_TASK DIRECTIONS_
All lines from the start of the listing below through the line containing "Figure 10. Variation" are to be written out again exactly, and no others.

_EXCERPTED RECORDS_
***
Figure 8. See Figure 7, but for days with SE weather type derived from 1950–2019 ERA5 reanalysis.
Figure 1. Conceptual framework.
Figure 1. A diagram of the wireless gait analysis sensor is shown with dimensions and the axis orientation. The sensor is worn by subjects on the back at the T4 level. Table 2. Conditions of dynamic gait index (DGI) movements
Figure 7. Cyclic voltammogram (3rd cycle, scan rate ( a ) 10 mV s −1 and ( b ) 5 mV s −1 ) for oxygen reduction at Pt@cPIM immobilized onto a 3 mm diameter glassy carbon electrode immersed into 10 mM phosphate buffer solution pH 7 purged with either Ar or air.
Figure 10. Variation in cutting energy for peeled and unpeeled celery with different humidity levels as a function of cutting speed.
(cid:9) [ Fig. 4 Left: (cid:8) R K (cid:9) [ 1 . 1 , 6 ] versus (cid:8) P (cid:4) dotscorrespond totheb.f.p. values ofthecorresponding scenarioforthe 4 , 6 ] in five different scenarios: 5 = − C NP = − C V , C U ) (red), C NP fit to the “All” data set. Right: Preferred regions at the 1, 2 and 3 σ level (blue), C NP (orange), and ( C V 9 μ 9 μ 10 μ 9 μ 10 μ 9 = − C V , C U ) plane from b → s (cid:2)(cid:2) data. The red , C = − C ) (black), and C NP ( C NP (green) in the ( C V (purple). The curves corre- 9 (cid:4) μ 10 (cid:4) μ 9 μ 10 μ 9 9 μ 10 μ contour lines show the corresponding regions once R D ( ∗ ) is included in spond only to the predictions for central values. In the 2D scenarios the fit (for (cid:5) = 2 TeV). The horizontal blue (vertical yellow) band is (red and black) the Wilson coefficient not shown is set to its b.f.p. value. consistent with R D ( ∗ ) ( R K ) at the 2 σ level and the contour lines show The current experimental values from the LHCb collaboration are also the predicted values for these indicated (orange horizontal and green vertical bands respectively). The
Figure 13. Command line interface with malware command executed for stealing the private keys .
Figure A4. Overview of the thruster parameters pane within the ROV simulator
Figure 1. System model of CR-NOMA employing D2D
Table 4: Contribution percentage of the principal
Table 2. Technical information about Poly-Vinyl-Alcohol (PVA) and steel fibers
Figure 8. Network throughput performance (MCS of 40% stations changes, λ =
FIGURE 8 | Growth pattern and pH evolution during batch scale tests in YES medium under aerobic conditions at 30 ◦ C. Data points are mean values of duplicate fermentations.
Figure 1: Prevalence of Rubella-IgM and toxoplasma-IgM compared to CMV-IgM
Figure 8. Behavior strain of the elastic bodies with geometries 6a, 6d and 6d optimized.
***
_SOLUTION FOR THIS PROBLEM_
Figure 8. See Figure 7, but for days with SE weather type derived from 1950–2019 ERA5 reanalysis.
Figure 1. Conceptual framework.
Figure 1. A diagram of the wireless gait analysis sensor is shown with dimensions and the axis orientation. The sensor is worn by subjects on the back at the T4 level. Table 2. Conditions of dynamic gait index (DGI) movements
Figure 7. Cyclic voltammogram (3rd cycle, scan rate ( a ) 10 mV s −1 and ( b ) 5 mV s −1 ) for oxygen reduction at Pt@cPIM immobilized onto a 3 mm diameter glassy carbon electrode immersed into 10 mM phosphate buffer solution pH 7 purged with either Ar or air.
Figure 10. Variation in cutting energy for peeled and unpeeled celery with different humidity levels as a function of cutting speed.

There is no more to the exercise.